L’illusione ormai diffusa, che molti italiani coltivano, è credere che il Presidente, la Banca d’Italia e la burocrazia sappiano come salvare il Paese. Saranno amaramente delusi. L’attuale leadership non ha la capacità, e forse neppure l’intenzione, di salvare il Paese dalla rovina. Sarebbe facile sostenere che Monti ha aggravato la già grave recessione. Letta sta seguendo esattamente lo stesso percorso: tutto deve essere sacrificato in nome della stabilità. I tecnocrati condividono le stesse origini culturali dei partiti politici e, in simbiosi con loro, sono riusciti ad elevarsi alle loro posizioni attuali: è quindi inutile pensare che otterranno risultati migliori, dal momento che non sono neppure in grado di avere una visione a lungo termine per il Paese. Sono in realtà i garanti della scomparsa dell’Italia.

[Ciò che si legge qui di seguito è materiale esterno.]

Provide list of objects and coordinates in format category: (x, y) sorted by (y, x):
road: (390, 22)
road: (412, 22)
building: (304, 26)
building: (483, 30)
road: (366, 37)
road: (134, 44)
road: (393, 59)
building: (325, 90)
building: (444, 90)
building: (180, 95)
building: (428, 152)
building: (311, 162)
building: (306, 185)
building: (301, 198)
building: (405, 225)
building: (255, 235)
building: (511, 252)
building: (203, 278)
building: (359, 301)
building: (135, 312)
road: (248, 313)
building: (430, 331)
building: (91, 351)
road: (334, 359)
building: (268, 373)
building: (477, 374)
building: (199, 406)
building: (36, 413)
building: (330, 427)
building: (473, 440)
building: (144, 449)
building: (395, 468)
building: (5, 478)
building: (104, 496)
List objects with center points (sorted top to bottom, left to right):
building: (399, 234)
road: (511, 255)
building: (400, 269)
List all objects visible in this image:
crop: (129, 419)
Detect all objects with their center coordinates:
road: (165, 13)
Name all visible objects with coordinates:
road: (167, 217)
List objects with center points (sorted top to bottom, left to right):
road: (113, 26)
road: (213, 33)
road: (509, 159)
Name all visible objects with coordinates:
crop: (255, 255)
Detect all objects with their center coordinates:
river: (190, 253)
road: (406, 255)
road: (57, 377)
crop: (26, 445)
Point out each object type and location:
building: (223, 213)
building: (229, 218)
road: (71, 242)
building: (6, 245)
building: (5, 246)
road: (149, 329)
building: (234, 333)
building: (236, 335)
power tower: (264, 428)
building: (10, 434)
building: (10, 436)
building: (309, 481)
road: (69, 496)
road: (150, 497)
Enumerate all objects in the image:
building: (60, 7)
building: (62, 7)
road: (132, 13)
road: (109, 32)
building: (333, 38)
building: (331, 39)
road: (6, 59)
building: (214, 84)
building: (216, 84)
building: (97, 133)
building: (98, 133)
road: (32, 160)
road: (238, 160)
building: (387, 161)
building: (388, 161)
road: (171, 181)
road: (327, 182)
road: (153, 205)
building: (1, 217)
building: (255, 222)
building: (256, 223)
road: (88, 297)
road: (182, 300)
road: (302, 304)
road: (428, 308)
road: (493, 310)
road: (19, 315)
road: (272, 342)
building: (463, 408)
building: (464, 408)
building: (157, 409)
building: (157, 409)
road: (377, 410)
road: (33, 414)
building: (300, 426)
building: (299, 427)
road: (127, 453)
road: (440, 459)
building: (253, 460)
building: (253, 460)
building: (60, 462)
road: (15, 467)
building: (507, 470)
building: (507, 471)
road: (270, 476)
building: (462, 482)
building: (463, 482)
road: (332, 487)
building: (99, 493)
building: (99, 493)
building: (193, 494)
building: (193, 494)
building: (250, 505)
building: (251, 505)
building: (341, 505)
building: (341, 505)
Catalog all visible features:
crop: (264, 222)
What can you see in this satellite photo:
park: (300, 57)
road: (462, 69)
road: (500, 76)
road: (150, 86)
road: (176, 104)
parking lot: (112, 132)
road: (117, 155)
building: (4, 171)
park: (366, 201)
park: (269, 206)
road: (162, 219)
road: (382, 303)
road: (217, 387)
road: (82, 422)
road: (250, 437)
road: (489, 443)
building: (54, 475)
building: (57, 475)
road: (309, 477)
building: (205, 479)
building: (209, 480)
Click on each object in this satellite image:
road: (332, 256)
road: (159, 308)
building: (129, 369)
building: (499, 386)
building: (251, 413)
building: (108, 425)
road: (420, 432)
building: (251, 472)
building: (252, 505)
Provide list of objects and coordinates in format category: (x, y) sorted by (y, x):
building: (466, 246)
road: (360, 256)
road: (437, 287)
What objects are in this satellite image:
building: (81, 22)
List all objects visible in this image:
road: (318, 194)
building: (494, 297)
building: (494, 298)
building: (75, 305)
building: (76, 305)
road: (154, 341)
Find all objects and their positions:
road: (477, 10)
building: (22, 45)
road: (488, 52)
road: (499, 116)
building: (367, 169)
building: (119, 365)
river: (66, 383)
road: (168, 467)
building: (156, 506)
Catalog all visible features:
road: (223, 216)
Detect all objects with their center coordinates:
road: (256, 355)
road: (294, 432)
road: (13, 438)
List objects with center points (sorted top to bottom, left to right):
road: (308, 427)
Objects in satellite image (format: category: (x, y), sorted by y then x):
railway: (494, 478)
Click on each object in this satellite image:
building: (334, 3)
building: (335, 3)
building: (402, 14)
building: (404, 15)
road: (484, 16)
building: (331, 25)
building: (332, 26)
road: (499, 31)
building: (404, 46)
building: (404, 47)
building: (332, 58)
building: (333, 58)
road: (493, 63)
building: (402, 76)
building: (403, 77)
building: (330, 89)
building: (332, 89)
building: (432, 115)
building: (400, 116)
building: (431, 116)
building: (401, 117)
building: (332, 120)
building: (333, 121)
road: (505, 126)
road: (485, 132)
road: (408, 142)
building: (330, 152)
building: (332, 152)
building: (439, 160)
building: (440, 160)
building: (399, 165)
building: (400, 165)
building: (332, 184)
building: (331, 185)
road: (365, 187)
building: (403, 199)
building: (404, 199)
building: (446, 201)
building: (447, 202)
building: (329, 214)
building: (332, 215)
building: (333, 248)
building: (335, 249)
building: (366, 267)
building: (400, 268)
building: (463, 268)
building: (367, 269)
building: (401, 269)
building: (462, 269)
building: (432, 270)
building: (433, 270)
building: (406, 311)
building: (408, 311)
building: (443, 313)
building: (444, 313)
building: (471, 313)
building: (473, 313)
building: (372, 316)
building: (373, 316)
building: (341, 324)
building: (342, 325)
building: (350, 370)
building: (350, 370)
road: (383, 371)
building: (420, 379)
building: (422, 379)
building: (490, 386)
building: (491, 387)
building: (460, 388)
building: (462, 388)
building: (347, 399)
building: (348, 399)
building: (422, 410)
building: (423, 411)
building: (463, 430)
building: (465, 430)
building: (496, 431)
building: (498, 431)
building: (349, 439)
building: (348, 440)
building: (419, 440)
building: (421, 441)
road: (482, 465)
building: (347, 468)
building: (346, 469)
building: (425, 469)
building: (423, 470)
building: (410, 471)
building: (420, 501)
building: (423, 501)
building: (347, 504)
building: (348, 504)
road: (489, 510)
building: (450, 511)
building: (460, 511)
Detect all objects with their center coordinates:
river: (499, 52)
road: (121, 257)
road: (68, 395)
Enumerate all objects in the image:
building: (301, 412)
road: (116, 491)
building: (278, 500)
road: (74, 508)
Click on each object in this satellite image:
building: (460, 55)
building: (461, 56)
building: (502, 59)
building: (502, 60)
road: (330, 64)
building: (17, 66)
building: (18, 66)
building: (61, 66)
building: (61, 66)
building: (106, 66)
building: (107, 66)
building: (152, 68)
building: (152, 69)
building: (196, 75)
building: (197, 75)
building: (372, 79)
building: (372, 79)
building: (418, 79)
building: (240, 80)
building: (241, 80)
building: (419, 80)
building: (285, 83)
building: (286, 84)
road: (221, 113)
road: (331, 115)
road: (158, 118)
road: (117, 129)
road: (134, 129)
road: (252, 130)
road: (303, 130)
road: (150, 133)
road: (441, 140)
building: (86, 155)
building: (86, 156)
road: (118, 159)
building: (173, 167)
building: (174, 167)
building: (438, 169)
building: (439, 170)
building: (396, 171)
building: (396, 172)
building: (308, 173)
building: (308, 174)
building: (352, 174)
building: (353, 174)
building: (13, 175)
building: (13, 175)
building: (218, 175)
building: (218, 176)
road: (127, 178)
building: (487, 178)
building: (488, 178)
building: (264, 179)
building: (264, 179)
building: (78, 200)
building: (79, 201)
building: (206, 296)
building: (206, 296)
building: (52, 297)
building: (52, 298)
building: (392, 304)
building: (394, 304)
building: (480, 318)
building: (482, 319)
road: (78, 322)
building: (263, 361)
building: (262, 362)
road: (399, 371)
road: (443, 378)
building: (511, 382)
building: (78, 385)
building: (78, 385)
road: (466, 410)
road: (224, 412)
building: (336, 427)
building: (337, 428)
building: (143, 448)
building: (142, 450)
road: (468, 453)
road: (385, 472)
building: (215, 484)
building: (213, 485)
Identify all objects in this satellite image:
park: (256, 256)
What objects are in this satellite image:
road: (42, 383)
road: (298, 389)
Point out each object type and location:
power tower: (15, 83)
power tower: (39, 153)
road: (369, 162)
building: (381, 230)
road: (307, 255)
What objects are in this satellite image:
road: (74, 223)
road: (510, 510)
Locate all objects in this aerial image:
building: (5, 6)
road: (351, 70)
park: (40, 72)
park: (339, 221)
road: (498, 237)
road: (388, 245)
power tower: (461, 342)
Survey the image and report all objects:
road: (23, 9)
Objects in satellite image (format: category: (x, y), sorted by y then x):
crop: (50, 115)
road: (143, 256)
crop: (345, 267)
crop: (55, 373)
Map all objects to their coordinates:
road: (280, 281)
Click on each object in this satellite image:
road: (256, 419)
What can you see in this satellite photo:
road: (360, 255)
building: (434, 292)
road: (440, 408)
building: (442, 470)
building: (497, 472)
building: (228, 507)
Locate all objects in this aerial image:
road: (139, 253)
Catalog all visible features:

In conclusione, la rapidità del declino è davvero mozzafiato. Continuando su questa strada, in meno di una generazione non rimarrà nulla dell’Italia nazione industriale moderna. Entro un altro decennio, o giù di lì, intere regioni, come la Sardegna o Liguria, saranno così demograficamente compromesse che non potranno mai più recuperare.

I fondatori dello Stato italiano 152 anni fa avevano combattuto, addirittura fino alla morte, per portare l’Italia a quella posizione centrale di potenza culturale ed economica all’interno del mondo occidentale, che il Paese aveva occupato solo nel tardo Medio Evo e nel Rinascimento. Quel progetto ora è fallito, insieme con l’idea di avere una qualche ambizione politica significativa e il messianico (inutile) intento universalista di salvare il mondo, anche a spese della propria comunità. A meno di un miracolo, possono volerci secoli per ricostruire l’Italia.”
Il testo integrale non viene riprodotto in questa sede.